Lo studio su nanoantenne e atomi d’oro é stato pubblicato su Nature Communications.
Luce sugli atomi
Nanoantenne perchè i singoli atomi o molecole sono da 100 a 1000 volte più piccoli della lunghezza d’onda della luce visibile. Insomma si, uno strumento per la giusta intenzione. Notoriamente, è difficile raccogliere informazioni sulla dinamica degli atomi, specialmente quando sono incorporati all’interno di strutture più grandi. Nel tentativo di aggirare questa limitazione, i ricercatori stanno progettando nanoantenne metalliche che concentrano la luce in un volume minuscolo. Ciò migliora notevolmente qualsiasi segnale in nanoscala proveniente dalla stessa regione.

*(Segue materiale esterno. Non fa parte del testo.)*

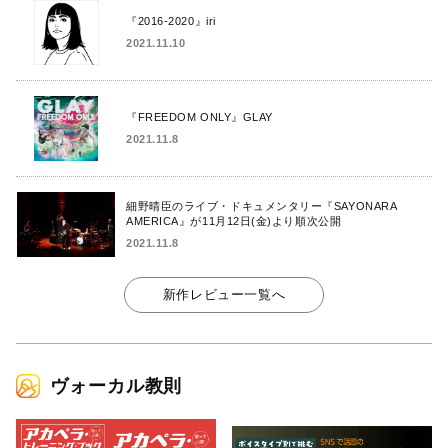
『2016-2020』iri
2021.11.10
『FREEDOM ONLY』GLAY
2021.11.8
細野晴臣のライブ・ドキュメンタリー『SAYONARA
AMERICA』が11月12日(金)より順次公開
2021.11.8
新作レビュー一覧へ
ヴォーカル教則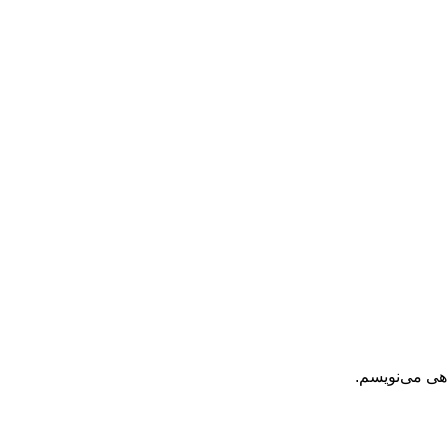
اهی می‌نویسم.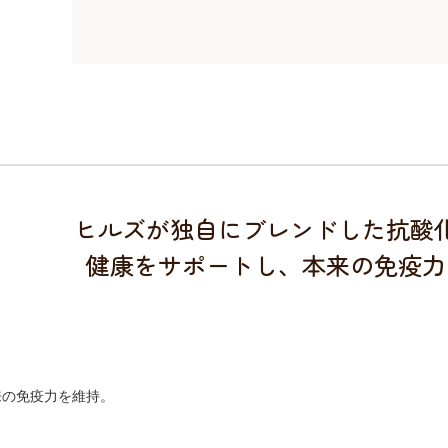
ヒルズが独自にブレンドした抗酸
健康をサポートし、本来の免疫力
来の免疫力を維持。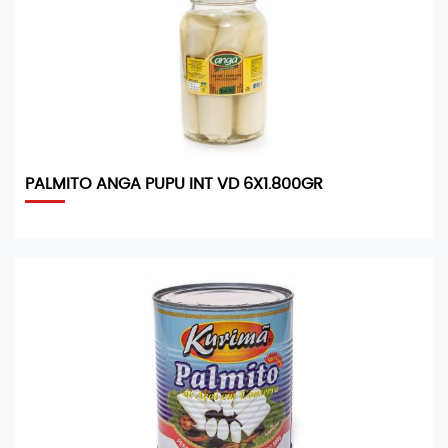
PALMITO ANGA PUPU INT VD 6X1.800GR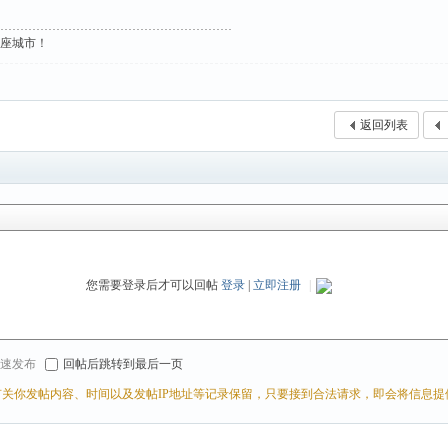
这座城市！
返回列表
您需要登录后才可以回帖
登录
|
立即注册
|
r 快速发布
回帖后跳转到最后一页
关你发帖内容、时间以及发帖IP地址等记录保留，只要接到合法请求，即会将信息提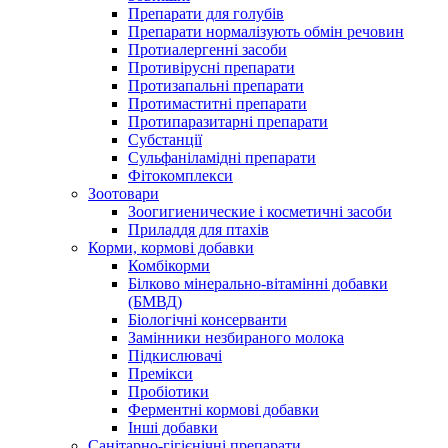
Препарати для голубів
Препарати нормалізують обмін речовин
Протиалергенні засоби
Противірусні препарати
Протизапальні препарати
Протимаститні препарати
Протипаразитарні препарати
Субстанції
Сульфаніламідні препарати
Фітокомплекси
Зоотовари
Зоогигиенические і косметичні засоби
Приладдя для птахів
Корми, кормові добавки
Комбікорми
Білково мінерально-вітамінні добавки
(БМВД)
Біологічні консерванти
Замінники незбираного молока
Підкислювачі
Премікси
Пробіотики
Ферментні кормові добавки
Інші добавки
Санітарно-гігієнічні препарати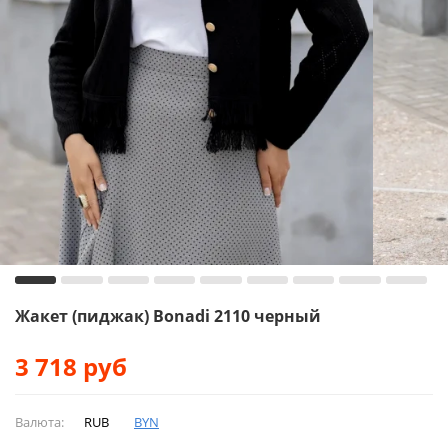
Жакет (пиджак) Bonadi 2110 черный
3 718
руб
Валюта:
RUB
BYN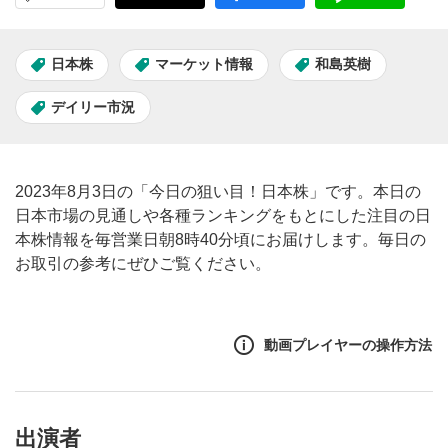
日本株
マーケット情報
和島英樹
デイリー市況
2023年8月3日の「今日の狙い目！日本株」です。本日の
日本市場の見通しや各種ランキングをもとにした注目の日
本株情報を毎営業日朝8時40分頃にお届けします。毎日の
お取引の参考にぜひご覧ください。
動画プレイヤーの操作方法
出演者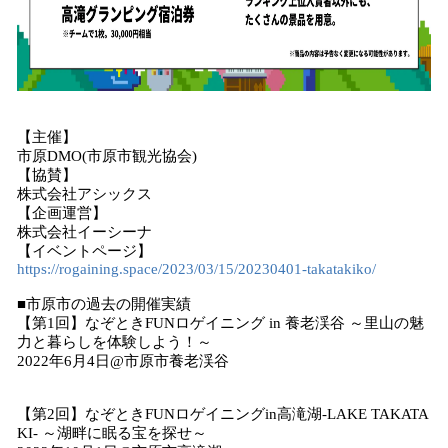
【主催】
市原DMO(市原市観光協会)
【協賛】
株式会社アシックス
【企画運営】
株式会社イーシーナ
【イベントページ】
https://rogaining.space/2023/03/15/20230401-takatakiko/
■市原市の過去の開催実績
【第1回】なぞときFUNロゲイニング in 養老渓谷 ～里山の魅
力と暮らしを体験しよう！～
2022年6月4日@市原市養老渓谷
【第2回】なぞときFUNロゲイニングin高滝湖-LAKE TAKATA
KI- ～湖畔に眠る宝を探せ～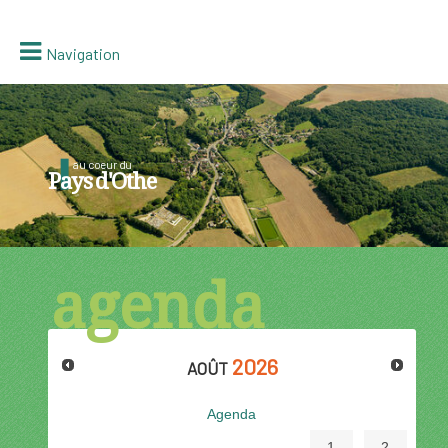
Navigation
au coeur du
Pays d'Othe
Août
2026
Agenda
1
2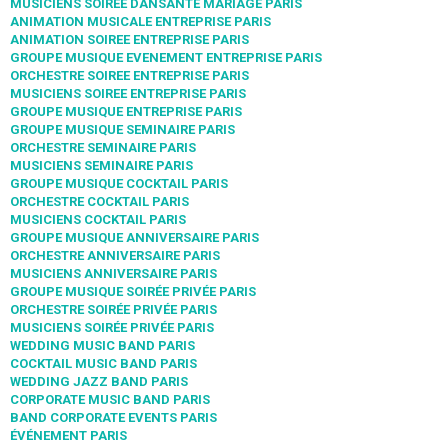
MUSICIENS SOIRÉE DANSANTE MARIAGE PARIS
ANIMATION MUSICALE ENTREPRISE PARIS
ANIMATION SOIREE ENTREPRISE PARIS
GROUPE MUSIQUE EVENEMENT ENTREPRISE PARIS
ORCHESTRE SOIREE ENTREPRISE PARIS
MUSICIENS SOIREE ENTREPRISE PARIS
GROUPE MUSIQUE ENTREPRISE PARIS
GROUPE MUSIQUE SEMINAIRE PARIS
ORCHESTRE SEMINAIRE PARIS
MUSICIENS SEMINAIRE PARIS
GROUPE MUSIQUE COCKTAIL PARIS
ORCHESTRE COCKTAIL PARIS
MUSICIENS COCKTAIL PARIS
GROUPE MUSIQUE ANNIVERSAIRE PARIS
ORCHESTRE ANNIVERSAIRE PARIS
MUSICIENS ANNIVERSAIRE PARIS
GROUPE MUSIQUE SOIRÉE PRIVÉE PARIS
ORCHESTRE SOIRÉE PRIVÉE PARIS
MUSICIENS SOIRÉE PRIVÉE PARIS
WEDDING MUSIC BAND PARIS
COCKTAIL MUSIC BAND PARIS
WEDDING JAZZ BAND PARIS
CORPORATE MUSIC BAND PARIS
BAND CORPORATE EVENTS PARIS
ÉVÉNEMENT PARIS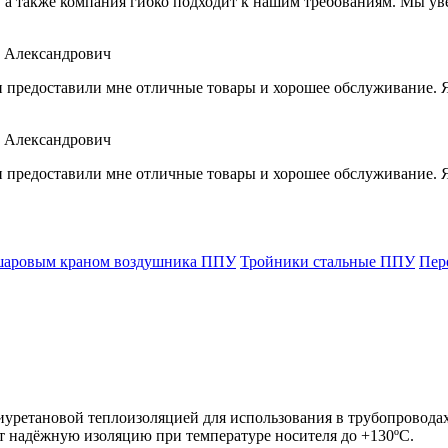
я, а также компания гибко подходит к нашим требованиям. Мы у
 Александрович
и предоставили мне отличные товары и хорошее обслуживание. Я
 Александрович
и предоставили мне отличные товары и хорошее обслуживание. Я
 шаровым краном воздушника ППУ
Тройники стальные ППУ
Пер
уретановой теплоизоляцией для использования в трубопроводах
ают надёжную изоляцию при температуре носителя до +130ºC.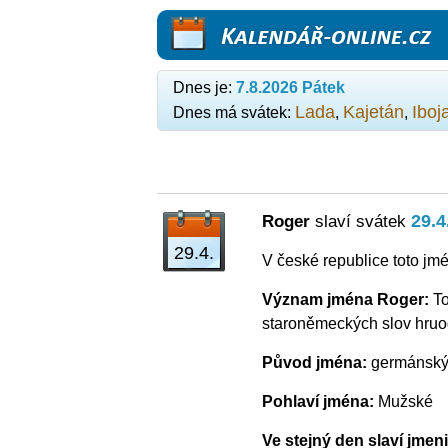
Kalendář-online.cz
Dnes je:
7.8.2026 Pátek
Lada
Kajetán
Iboj
Dnes má svátek:
,
,
29.4
Roger
slaví svátek
29.4.
V české republice toto jmé
Význam jména Roger:
T
staroněmeckých slov hruod
Původ jména:
germánsk
Pohlaví jména:
Mužské
Ve stejný den slaví jmen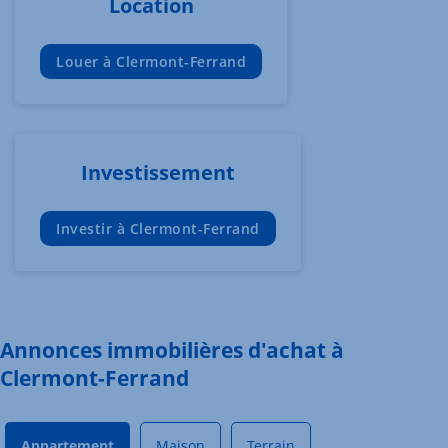
Location
Louer à Clermont-Ferrand
Investissement
Investir à Clermont-Ferrand
Annonces immobilières d'achat à
Clermont-Ferrand
Appartement
Maison
Terrain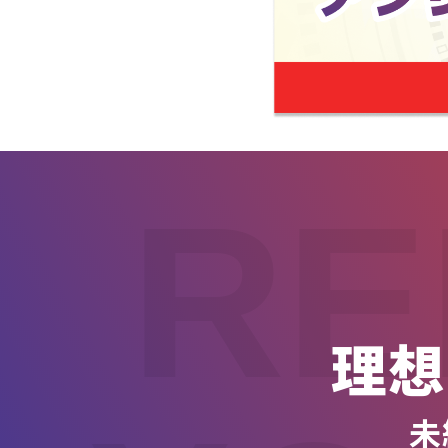
RE
理想
未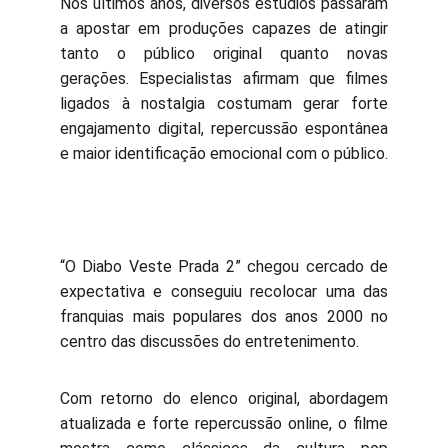
Nos últimos anos, diversos estúdios passaram
a apostar em produções capazes de atingir
tanto o público original quanto novas
gerações. Especialistas afirmam que filmes
ligados à nostalgia costumam gerar forte
engajamento digital, repercussão espontânea
e maior identificação emocional com o público.
“O Diabo Veste Prada 2” chegou cercado de
expectativa e conseguiu recolocar uma das
franquias mais populares dos anos 2000 no
centro das discussões do entretenimento.
Com retorno do elenco original, abordagem
atualizada e forte repercussão online, o filme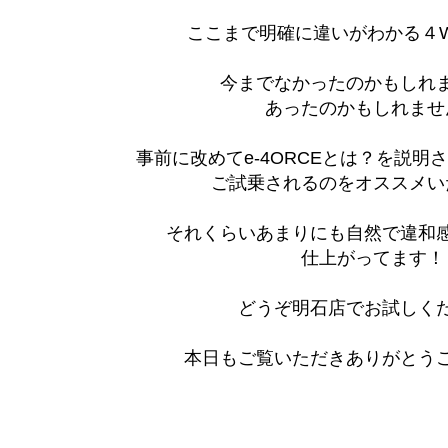
ここまで明確に違いがわかる４
今までなかったのかもしれ
あったのかもしれませ
事前に改めてe-4ORCEとは？を説明
ご試乗されるのをオススメい
それくらいあまりにも自然で違和
仕上がってます！
どうぞ明石店でお試しく
本日もご覧いただきありがとう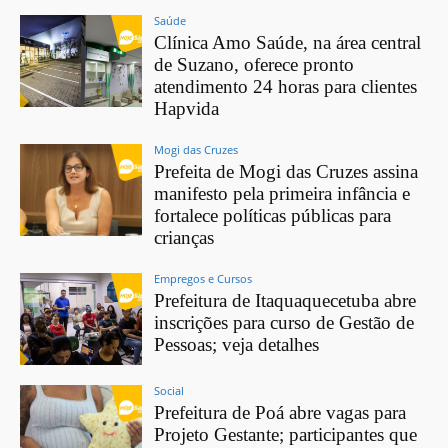
Saúde
Clínica Amo Saúde, na área central
de Suzano, oferece pronto
atendimento 24 horas para clientes
Hapvida
Mogi das Cruzes
Prefeita de Mogi das Cruzes assina
manifesto pela primeira infância e
fortalece políticas públicas para
crianças
Empregos e Cursos
Prefeitura de Itaquaquecetuba abre
inscrições para curso de Gestão de
Pessoas; veja detalhes
Social
Prefeitura de Poá abre vagas para
Projeto Gestante; participantes que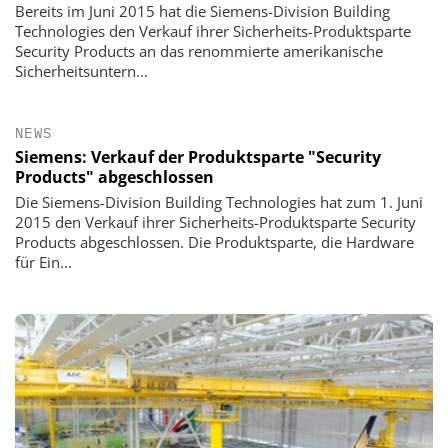
Bereits im Juni 2015 hat die Siemens-Division Building
Technologies den Verkauf ihrer Sicherheits-Produktsparte
Security Products an das renommierte amerikanische
Sicherheitsuntern...
NEWS
Siemens: Verkauf der Produktsparte "Security
Products" abgeschlossen
Die Siemens-Division Building Technologies hat zum 1. Juni
2015 den Verkauf ihrer Sicherheits-Produktsparte Security
Products abgeschlossen. Die Produktsparte, die Hardware
für Ein...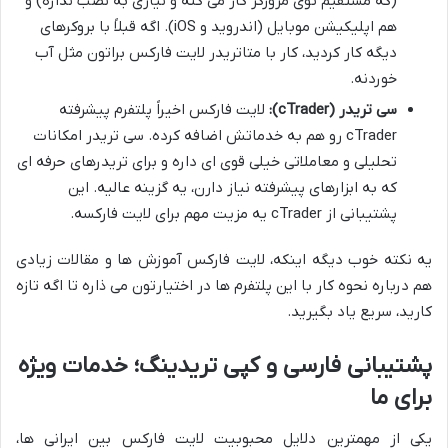
(که مستقیم توی مرورگر کار می کنه و نیازی به نصب نداره) و
هم اپلیکیشن موبایل (اندروید و iOS). اگه قبلاً با بروکرهای
دیگه کار کردید، کار با متاتریدر لایت فارکس براتون مثل آب
خوردنه.
سی تریدر (cTrader):
لایت فارکس اخیراً پلتفرم پیشرفته
cTrader رو هم به خدماتش اضافه کرده. سی تریدر امکانات
تحلیلی و معاملاتی خیلی قوی ای داره و برای تریدرهای حرفه ای
که به ابزارهای پیشرفته نیاز دارن، یه گزینه عالیه. این
پشتیبانی از cTrader یه مزیت مهم برای لایت فارکسه.
یه نکته خوب دیگه اینکه، لایت فارکس آموزش ها و مقالات زیادی
هم درباره نحوه کار با این پلتفرم ها در اختیارتون می ذاره تا اگه تازه
کارید، سریع یاد بگیرید.
پشتیبانی فارسی و کپی تریدینگ؛ خدمات ویژه
برای ما
یکی از مهمترین دلایل محبوبیت لایت فارکس بین ایرانی ها،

Le antenne sono la spina dorsale della nanoplasmonica, un campo che influenza profondamente biomisurazioni, fotochimica e fotonica.
Il verde della speranza
Ora, i ricercatori guidati daChristophe Galland presso la School of Basic Sciences scoprono cosa succede quando si illumina una luce laser verde su una nanoantenna d’oro. La sua intensità aumenta localmente al punto che gli atomi d’oro “cadono” fuori dal loro equilibrio , mantenendo sempre l’integrità della struttura complessiva. La nanoantenna dorata, inoltre, amplifica la debole luce diffusa dai difetti atomici neoformati, rendendola visibile ad occhio nudo. Questa danza di atomi su scala nanometrica può quindi essere osservata come lampi di fluorescenza arancioni e rossi, dovuti agli assestamenti. “Tali fenomeni su scala atomica sarebbero difficili da osservare sul posto, anche utilizzando microscopi elettronici o a raggi X altamente sofisticati. Questo perché i grappoli di atomi d’oro che emettono lampi di luce sono sepolti all’interno di un ambiente complesso tra miliardi di altri atomi”, afferma Galland.
Verso il microscopico
Le scoperte inaspettate sollevano nuove domande sugli esatti meccanismi microscopici mediante i quali una debole luce verde continua può mettere in movimento alcuni atomi d’oro. “Rispondere sarà fondamentale per portare le nano-antenne ottiche dal laboratorio nel mondo delle applicazioni – e ci stiamo lavorando”, afferma Wen Chen, il primo autore dello studio.